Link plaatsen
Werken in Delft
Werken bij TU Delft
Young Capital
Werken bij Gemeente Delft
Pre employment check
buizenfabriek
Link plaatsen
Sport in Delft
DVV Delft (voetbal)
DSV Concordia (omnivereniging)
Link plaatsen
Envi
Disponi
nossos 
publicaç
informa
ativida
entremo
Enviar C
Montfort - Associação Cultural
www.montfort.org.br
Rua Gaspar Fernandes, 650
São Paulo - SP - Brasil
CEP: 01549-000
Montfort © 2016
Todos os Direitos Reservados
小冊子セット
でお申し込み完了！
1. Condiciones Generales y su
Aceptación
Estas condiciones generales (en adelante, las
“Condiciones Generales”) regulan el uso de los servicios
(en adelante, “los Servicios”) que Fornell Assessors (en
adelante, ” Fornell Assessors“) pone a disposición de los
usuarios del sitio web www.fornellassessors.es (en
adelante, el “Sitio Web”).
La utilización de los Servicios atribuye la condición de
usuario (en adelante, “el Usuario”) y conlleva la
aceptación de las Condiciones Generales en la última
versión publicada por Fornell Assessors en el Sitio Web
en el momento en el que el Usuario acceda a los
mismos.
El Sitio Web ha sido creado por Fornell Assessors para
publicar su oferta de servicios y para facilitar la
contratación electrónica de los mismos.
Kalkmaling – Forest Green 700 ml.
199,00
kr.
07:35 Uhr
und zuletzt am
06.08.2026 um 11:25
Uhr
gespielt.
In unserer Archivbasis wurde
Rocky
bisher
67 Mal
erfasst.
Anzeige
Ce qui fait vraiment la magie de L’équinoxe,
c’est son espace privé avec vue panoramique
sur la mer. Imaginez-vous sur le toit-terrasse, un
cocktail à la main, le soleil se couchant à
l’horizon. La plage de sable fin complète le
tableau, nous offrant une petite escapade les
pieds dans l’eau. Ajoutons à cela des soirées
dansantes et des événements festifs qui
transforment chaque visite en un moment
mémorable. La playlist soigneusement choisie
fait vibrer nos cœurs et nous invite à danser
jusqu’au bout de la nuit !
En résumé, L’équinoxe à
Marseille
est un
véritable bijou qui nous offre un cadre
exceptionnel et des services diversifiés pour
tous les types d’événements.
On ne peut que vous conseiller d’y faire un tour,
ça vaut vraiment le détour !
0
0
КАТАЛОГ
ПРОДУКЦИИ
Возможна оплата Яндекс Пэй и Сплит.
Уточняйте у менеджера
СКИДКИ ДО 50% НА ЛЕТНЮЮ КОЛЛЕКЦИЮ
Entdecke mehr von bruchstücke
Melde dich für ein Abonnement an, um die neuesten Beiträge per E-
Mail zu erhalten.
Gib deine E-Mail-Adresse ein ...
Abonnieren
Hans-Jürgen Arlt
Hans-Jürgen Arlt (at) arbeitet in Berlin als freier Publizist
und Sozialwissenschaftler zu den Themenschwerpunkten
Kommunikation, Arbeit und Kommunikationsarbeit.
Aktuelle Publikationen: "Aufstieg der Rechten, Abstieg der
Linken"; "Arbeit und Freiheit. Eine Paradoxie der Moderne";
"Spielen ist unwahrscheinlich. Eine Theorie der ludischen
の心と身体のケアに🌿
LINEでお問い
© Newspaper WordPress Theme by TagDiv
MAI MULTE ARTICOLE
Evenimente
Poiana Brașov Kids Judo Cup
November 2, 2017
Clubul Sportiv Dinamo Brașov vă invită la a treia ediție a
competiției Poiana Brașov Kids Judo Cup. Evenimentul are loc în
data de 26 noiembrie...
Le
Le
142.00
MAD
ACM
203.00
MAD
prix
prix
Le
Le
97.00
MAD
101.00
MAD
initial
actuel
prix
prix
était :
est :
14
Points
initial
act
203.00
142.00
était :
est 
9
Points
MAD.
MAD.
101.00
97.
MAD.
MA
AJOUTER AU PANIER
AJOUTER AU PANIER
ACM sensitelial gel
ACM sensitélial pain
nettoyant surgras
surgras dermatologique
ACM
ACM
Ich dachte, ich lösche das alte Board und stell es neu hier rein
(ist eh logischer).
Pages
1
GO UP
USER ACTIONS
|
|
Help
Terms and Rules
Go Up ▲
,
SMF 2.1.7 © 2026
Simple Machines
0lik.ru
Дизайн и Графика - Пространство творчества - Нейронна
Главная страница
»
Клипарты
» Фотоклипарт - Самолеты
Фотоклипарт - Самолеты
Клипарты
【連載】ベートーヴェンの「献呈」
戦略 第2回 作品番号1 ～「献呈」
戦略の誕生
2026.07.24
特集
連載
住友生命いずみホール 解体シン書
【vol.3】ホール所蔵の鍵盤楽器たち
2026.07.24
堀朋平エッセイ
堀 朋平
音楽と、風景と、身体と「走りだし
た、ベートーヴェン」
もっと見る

··········

» Work to be completed
Copy the material above back out, exactly as written.

» Problem solution
Link plaatsen
Werken in Delft
Werken bij TU Delft
Young Capital
Werken bij Gemeente Delft
Pre employment check
buizenfabriek
Link plaatsen
Sport in Delft
DVV Delft (voetbal)
DSV Concordia (omnivereniging)
Link plaatsen
Envi
Disponi
nossos 
publicaç
informa
ativida
entremo
Enviar C
Montfort - Associação Cultural
www.montfort.org.br
Rua Gaspar Fernandes, 650
São Paulo - SP - Brasil
CEP: 01549-000
Montfort © 2016
Todos os Direitos Reservados
小冊子セット
でお申し込み完了！
1. Condiciones Generales y su
Aceptación
Estas condiciones generales (en adelante, las
“Condiciones Generales”) regulan el uso de los servicios
(en adelante, “los Servicios”) que Fornell Assessors (en
adelante, ” Fornell Assessors“) pone a disposición de los
usuarios del sitio web www.fornellassessors.es (en
adelante, el “Sitio Web”).
La utilización de los Servicios atribuye la condición de
usuario (en adelante, “el Usuario”) y conlleva la
aceptación de las Condiciones Generales en la última
versión publicada por Fornell Assessors en el Sitio Web
en el momento en el que el Usuario acceda a los
mismos.
El Sitio Web ha sido creado por Fornell Assessors para
publicar su oferta de servicios y para facilitar la
contratación electrónica de los mismos.
Kalkmaling – Forest Green 700 ml.
199,00
kr.
07:35 Uhr
und zuletzt am
06.08.2026 um 11:25
Uhr
gespielt.
In unserer Archivbasis wurde
Rocky
bisher
67 Mal
erfasst.
Anzeige
Ce qui fait vraiment la magie de L’équinoxe,
c’est son espace privé avec vue panoramique
sur la mer. Imaginez-vous sur le toit-terrasse, un
cocktail à la main, le soleil se couchant à
l’horizon. La plage de sable fin complète le
tableau, nous offrant une petite escapade les
pieds dans l’eau. Ajoutons à cela des soirées
dansantes et des événements festifs qui
transforment chaque visite en un moment
mémorable. La playlist soigneusement choisie
fait vibrer nos cœurs et nous invite à danser
jusqu’au bout de la nuit !
En résumé, L’équinoxe à
Marseille
est un
véritable bijou qui nous offre un cadre
exceptionnel et des services diversifiés pour
tous les types d’événements.
On ne peut que vous conseiller d’y faire un tour,
ça vaut vraiment le détour !
0
0
КАТАЛОГ
ПРОДУКЦИИ
Возможна оплата Яндекс Пэй и Сплит.
Уточняйте у менеджера
СКИДКИ ДО 50% НА ЛЕТНЮЮ КОЛЛЕКЦИЮ
Entdecke mehr von bruchstücke
Melde dich für ein Abonnement an, um die neuesten Beiträge per E-
Mail zu erhalten.
Gib deine E-Mail-Adresse ein ...
Abonnieren
Hans-Jürgen Arlt
Hans-Jürgen Arlt (at) arbeitet in Berlin als freier Publizist
und Sozialwissenschaftler zu den Themenschwerpunkten
Kommunikation, Arbeit und Kommunikationsarbeit.
Aktuelle Publikationen: "Aufstieg der Rechten, Abstieg der
Linken"; "Arbeit und Freiheit. Eine Paradoxie der Moderne";
"Spielen ist unwahrscheinlich. Eine Theorie der ludischen
の心と身体のケアに🌿
LINEでお問い
© Newspaper WordPress Theme by TagDiv
MAI MULTE ARTICOLE
Evenimente
Poiana Brașov Kids Judo Cup
November 2, 2017
Clubul Sportiv Dinamo Brașov vă invită la a treia ediție a
competiției Poiana Brașov Kids Judo Cup. Evenimentul are loc în
data de 26 noiembrie...
Le
Le
142.00
MAD
ACM
203.00
MAD
prix
prix
Le
Le
97.00
MAD
101.00
MAD
initial
actuel
prix
prix
était :
est :
14
Points
initial
act
203.00
142.00
était :
est 
9
Points
MAD.
MAD.
101.00
97.
MAD.
MA
AJOUTER AU PANIER
AJOUTER AU PANIER
ACM sensitelial gel
ACM sensitélial pain
nettoyant surgras
surgras dermatologique
ACM
ACM
Ich dachte, ich lösche das alte Board und stell es neu hier rein
(ist eh logischer).
Pages
1
GO UP
USER ACTIONS
|
|
Help
Terms and Rules
Go Up ▲
,
SMF 2.1.7 © 2026
Simple Machines
0lik.ru
Дизайн и Графика - Пространство творчества - Нейронна
Главная страница
»
Клипарты
» Фотоклипарт - Самолеты
Фотоклипарт - Самолеты
Клипарты
【連載】ベートーヴェンの「献呈」
戦略 第2回 作品番号1 ～「献呈」
戦略の誕生
2026.07.24
特集
連載
住友生命いずみホール 解体シン書
【vol.3】ホール所蔵の鍵盤楽器たち
2026.07.24
堀朋平エッセイ
堀 朋平
音楽と、風景と、身体と「走りだし
た、ベートーヴェン」
もっと見る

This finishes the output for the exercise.